Met de bouw van Nuwendoorn is vermoedelijk kort na 1282 begonnen, nadat Floris V de West-Friezen had verslagen. Er was sterk materiaal nodig dat een eventuele brand kon overleven. Voor de bouw werden derhalve stevige bakstenen – kloostermoppen – gebruikt. Toch kon dit niet voorkomen dat Nuwendoorn werd verwoest: na de moord op Floris V in 1296 werd Nuwendoorn door de West-Friezen met de grond gelijkgemaakt. De bouw van de dwangburcht was toen nog niet eens afgerond! Na 1296 werd Nuwendoorn herbouwd. Tussen 1321 en 1366 werd de dwangburcht bestierd door kasteleins. Deze waren aangesteld als plaatsvervanger van de kasteelheer.

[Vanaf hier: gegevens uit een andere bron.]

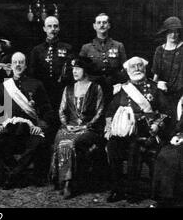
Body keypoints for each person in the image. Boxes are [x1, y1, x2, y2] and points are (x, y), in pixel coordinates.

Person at [105, 56, 169, 203]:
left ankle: (132, 190)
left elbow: (167, 112)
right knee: (112, 145)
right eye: (133, 67)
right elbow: (109, 112)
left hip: (146, 131)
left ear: (145, 68)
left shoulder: (155, 88)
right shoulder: (122, 89)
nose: (137, 69)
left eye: (140, 66)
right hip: (124, 131)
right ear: (127, 71)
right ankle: (117, 189)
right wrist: (108, 129)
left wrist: (157, 124)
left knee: (135, 147)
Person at [0, 52, 54, 189]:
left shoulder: (36, 84)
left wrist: (41, 127)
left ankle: (14, 175)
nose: (18, 65)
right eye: (15, 62)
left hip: (30, 129)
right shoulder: (3, 86)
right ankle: (17, 174)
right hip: (10, 129)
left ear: (25, 65)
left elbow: (47, 110)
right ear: (11, 65)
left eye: (21, 62)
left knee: (39, 143)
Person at [50, 56, 104, 199]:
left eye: (78, 68)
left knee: (74, 143)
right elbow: (61, 110)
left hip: (89, 129)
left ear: (85, 70)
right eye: (73, 69)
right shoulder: (68, 89)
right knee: (62, 141)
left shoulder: (96, 88)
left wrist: (86, 126)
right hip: (69, 126)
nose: (74, 71)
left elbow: (100, 111)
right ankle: (63, 181)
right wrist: (66, 125)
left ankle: (72, 183)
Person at [80, 13, 127, 105]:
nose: (102, 25)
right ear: (94, 26)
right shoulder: (86, 48)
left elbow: (125, 68)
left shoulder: (118, 46)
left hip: (114, 88)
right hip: (93, 88)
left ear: (109, 25)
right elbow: (80, 70)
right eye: (99, 23)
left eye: (104, 22)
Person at [29, 16, 73, 110]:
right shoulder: (37, 50)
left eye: (55, 26)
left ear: (59, 28)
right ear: (44, 29)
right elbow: (32, 73)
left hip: (61, 90)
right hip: (42, 91)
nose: (53, 29)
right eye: (49, 26)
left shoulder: (67, 48)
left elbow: (71, 71)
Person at [152, 94, 183, 208]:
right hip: (176, 139)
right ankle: (163, 198)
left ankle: (172, 199)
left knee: (173, 156)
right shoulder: (174, 101)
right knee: (164, 154)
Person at [151, 16, 183, 124]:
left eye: (176, 32)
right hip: (163, 93)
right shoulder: (160, 50)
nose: (173, 35)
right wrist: (156, 86)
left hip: (180, 93)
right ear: (165, 33)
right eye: (170, 32)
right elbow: (156, 75)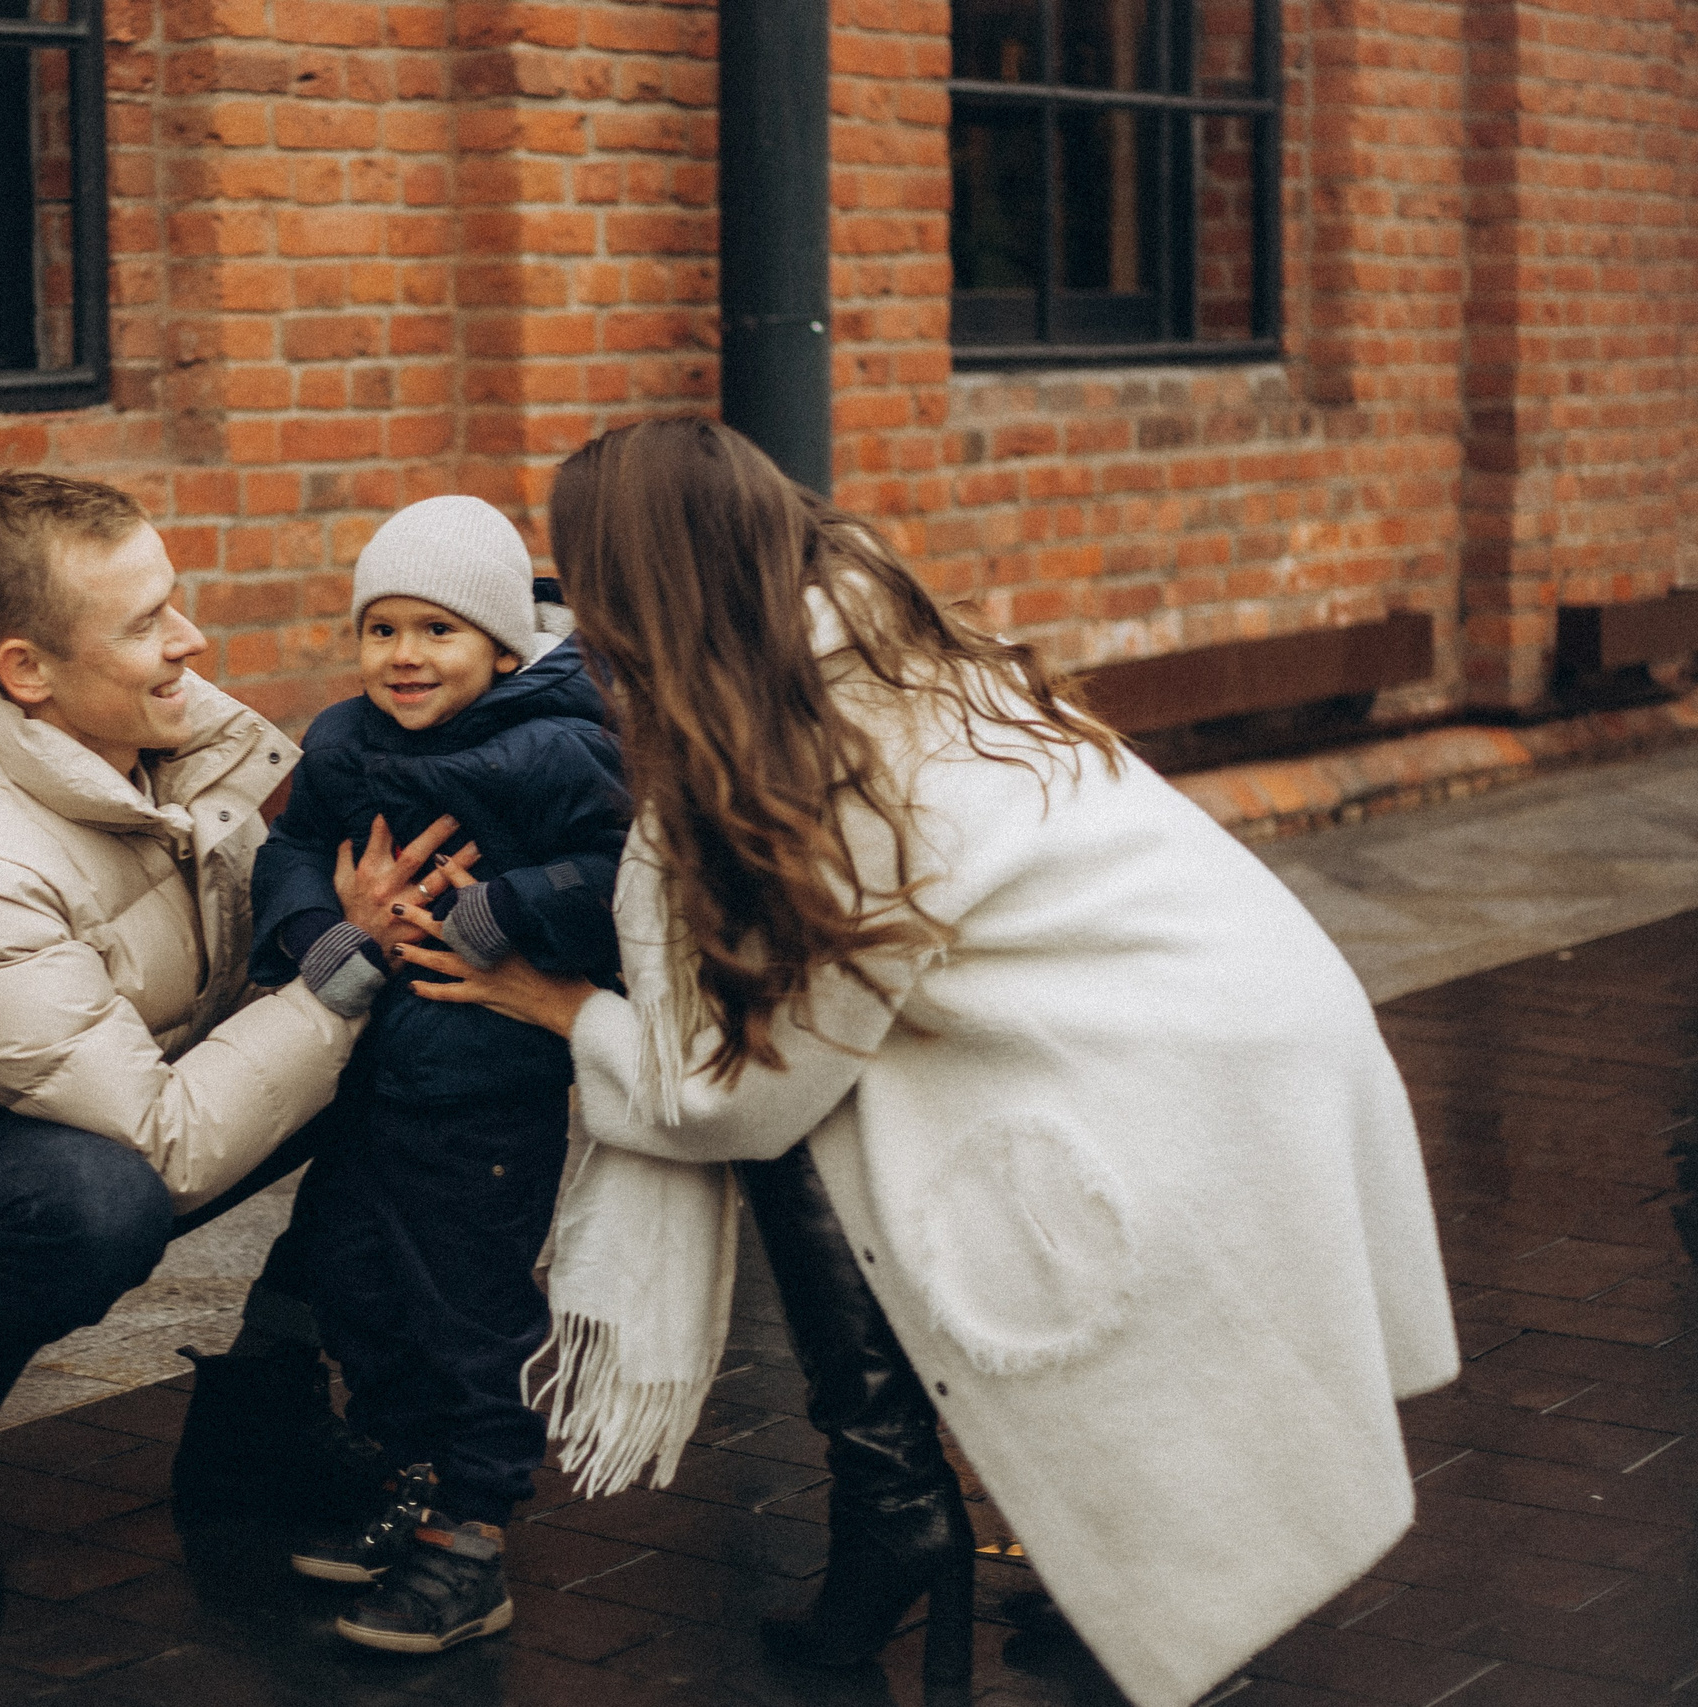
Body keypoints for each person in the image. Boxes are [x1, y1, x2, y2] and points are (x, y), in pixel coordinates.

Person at [395, 419, 1460, 1707]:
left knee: (826, 1134)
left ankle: (919, 1524)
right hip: (1234, 1015)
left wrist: (567, 1008)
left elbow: (734, 1096)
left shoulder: (841, 756)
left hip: (1182, 1066)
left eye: (584, 580)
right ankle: (924, 1523)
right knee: (851, 1120)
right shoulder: (866, 652)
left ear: (645, 593)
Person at [0, 471, 463, 1603]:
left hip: (105, 1093)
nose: (188, 639)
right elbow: (161, 1140)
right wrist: (341, 969)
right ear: (27, 673)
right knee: (96, 1205)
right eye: (145, 624)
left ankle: (265, 1410)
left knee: (412, 1043)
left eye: (173, 601)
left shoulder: (155, 731)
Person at [246, 496, 626, 1653]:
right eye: (382, 629)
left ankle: (472, 1533)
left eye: (438, 631)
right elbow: (291, 848)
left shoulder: (559, 744)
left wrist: (494, 911)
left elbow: (620, 874)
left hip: (480, 1091)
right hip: (361, 1081)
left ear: (504, 646)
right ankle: (410, 1486)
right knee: (362, 1289)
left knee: (466, 1306)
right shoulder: (340, 741)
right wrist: (317, 934)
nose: (403, 656)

Na ca. 1366 wordt Nuwendoorn niet meer genoemd in de grafelijke rekeningen. Het kasteel is vermoedelijk in 1370 door de zee overspoeld, waarna het tot een ruïne verviel. De restanten van het kasteel werden in 1948 ontdekt, toen een boer per toeval op kloostermoppen stuitte. Ruim tien jaar later werd de ruïne blootgelegd. In de jaren ’60 werd besloten de funderingen te consolideren en de binnenzijde van de ruïne glad af te werken. Begin 21ste eeuw bleek echter dat de ruïne er in een zorgwekkende toestand bij lag. Het plan om de ruïne te revitaliseren werd opgevat.

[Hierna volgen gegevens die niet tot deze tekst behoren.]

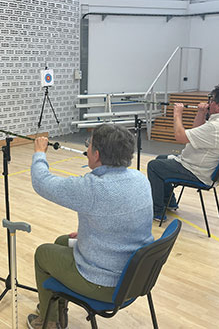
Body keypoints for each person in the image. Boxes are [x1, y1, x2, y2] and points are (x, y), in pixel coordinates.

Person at [27, 124, 154, 329]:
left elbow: (42, 182)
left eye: (90, 145)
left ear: (96, 154)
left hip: (106, 283)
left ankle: (48, 320)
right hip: (136, 274)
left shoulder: (93, 188)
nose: (87, 150)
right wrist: (90, 231)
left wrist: (40, 153)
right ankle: (57, 308)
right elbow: (126, 220)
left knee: (43, 254)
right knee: (61, 241)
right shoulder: (140, 178)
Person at [147, 85, 219, 221]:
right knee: (161, 159)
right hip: (208, 170)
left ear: (218, 105)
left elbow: (180, 137)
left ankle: (157, 212)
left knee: (154, 166)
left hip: (197, 173)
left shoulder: (216, 127)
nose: (209, 103)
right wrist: (201, 113)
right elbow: (195, 134)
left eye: (211, 100)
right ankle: (170, 202)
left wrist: (177, 114)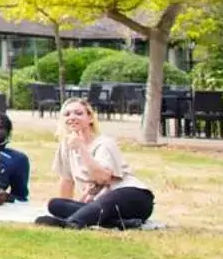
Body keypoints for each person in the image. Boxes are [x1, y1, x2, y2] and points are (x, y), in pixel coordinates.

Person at [36, 98, 156, 229]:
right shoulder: (66, 146)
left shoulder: (104, 143)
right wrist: (66, 207)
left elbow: (102, 178)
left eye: (78, 113)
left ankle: (73, 223)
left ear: (90, 118)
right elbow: (67, 180)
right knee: (55, 204)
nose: (72, 117)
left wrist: (81, 148)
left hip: (132, 197)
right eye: (67, 114)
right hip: (100, 204)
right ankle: (118, 223)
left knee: (109, 199)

In 2006 is het kasteel gevisualiseerd door het opmetselen van de bovengrondse delen van de muren en het plaatsen van met stenen gevulde schanskorven. Architect Paul van Vliet ontwierp een stalen toren. Wie boven op de toren staat, heeft een schitterend uitzicht. In 2022 kwam de ruïne in bezit van Monumentenbezit. Met de plaatsing van een nieuwe toegangsbrug en openstelling op gezette tijden is de ruïne sinds mei 2023 weer toegankelijk voor het publiek.